Ryder nodded solemnly. Of course, he hadn’t yet managed to secure his fated bond with his mate, and what this young city clairvoyant was telling him was in line with Cassandra’s premonitions. As long as he didn’t change anything, his fate, and that of his pack, would remain the same.
Jack stared at him in admiration. “Anyone else would have left by now, slamming the door. You are amazingly calm, Mr. Asherman.”
“It is because I know it to be my fate. I am here in Glasstone to change it.”
“Change your fate?”
“Yes. However, you are telling me nothing new. What else do your cards say? I cannot read them.”
Jack scratched his head again. “You mentioned Theodore Pembroke as your potential lover.”
“Mate, not lover,” Ryder corrected him.
“Yes, mate. But he’s a blond.”
“Fair-haired, yes,” Ryder said.
Jack tapped his cards again. “Your love interest doesn’t look like that, though. Also, he’s a, how should I say this… a commoner.”
“A commoner? Are we living in the sixteen-hundreds?”
“Well, I thought it would be the sort of language you’d understand. My apologies. What I mean to say is that the cards reveal that your future love interest – not the current one, mind you – is an ordinary person.
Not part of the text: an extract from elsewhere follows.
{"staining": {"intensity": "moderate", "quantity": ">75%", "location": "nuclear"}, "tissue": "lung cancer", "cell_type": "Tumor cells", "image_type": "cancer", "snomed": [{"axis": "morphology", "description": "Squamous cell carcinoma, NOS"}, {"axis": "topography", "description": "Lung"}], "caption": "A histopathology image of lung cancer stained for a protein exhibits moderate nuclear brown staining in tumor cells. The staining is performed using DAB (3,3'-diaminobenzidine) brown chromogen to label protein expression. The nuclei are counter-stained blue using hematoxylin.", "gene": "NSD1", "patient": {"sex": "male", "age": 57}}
An Average Joe, as we’d say around here.” Jack was shifting in his chair, uncomfortable with reading Ryder’s fate.
As he should be, since he was saying a boatload of bollocks. Average Joe was how Danny had introduced himself the first time – it annoyed Ryder to think of that particular situation given the circumstances. Had someone put Danny under a spell too? Someone with a deck of lying cards like Jack the clairvoyant before him? He had a mind to grab the young man by the scruff of his neck and throw him outside on his ass. People of such a sort had no business reading people’s future.
“Do you know a Daniel Wilson? Danny, as he goes by?” Ryder asked.
Jack shrugged and shook his head. “I’ve never heard of the guy. Why are you asking me about this person out of the blue?”
“He likes to go around, claiming that he’s Average Joe.”
“Like in my cards?” Jack’s eyes grew wide behind the thick glasses. “That’s a weird coincidence.”
“There are no coincidences. Your cards are lying.”
“Really?” Jack appeared slightly irritated by being called out on his act. “Just earlier, you were totally fine with dying. Now you can’t accept that you might just like this Danny person?”
“Is it him in the cards?” Ryder leaned over the table to study the suspicious looking things, but as much as he tried, the pictures said nothing to him.
“I don’t know. You’re the one who seems convinced of it,” Jack shot back. “Anyway, I was only doing this to prove to my friend that no one would take me seriously if I were to open a fortunetelling business.” With brisk moves, he began gathering all the cards from the table. “This session is free, so go ahead and leave.”
“Not so fast.” Ryder grabbed Jack’s wrist, forcing him to drop the cards back on the table. “Lay the cards again. If they fall the same way, I will listen to all you have to say.”
“Will you leave after?” Jack was eyeing the exit as if he wanted to make a run for it.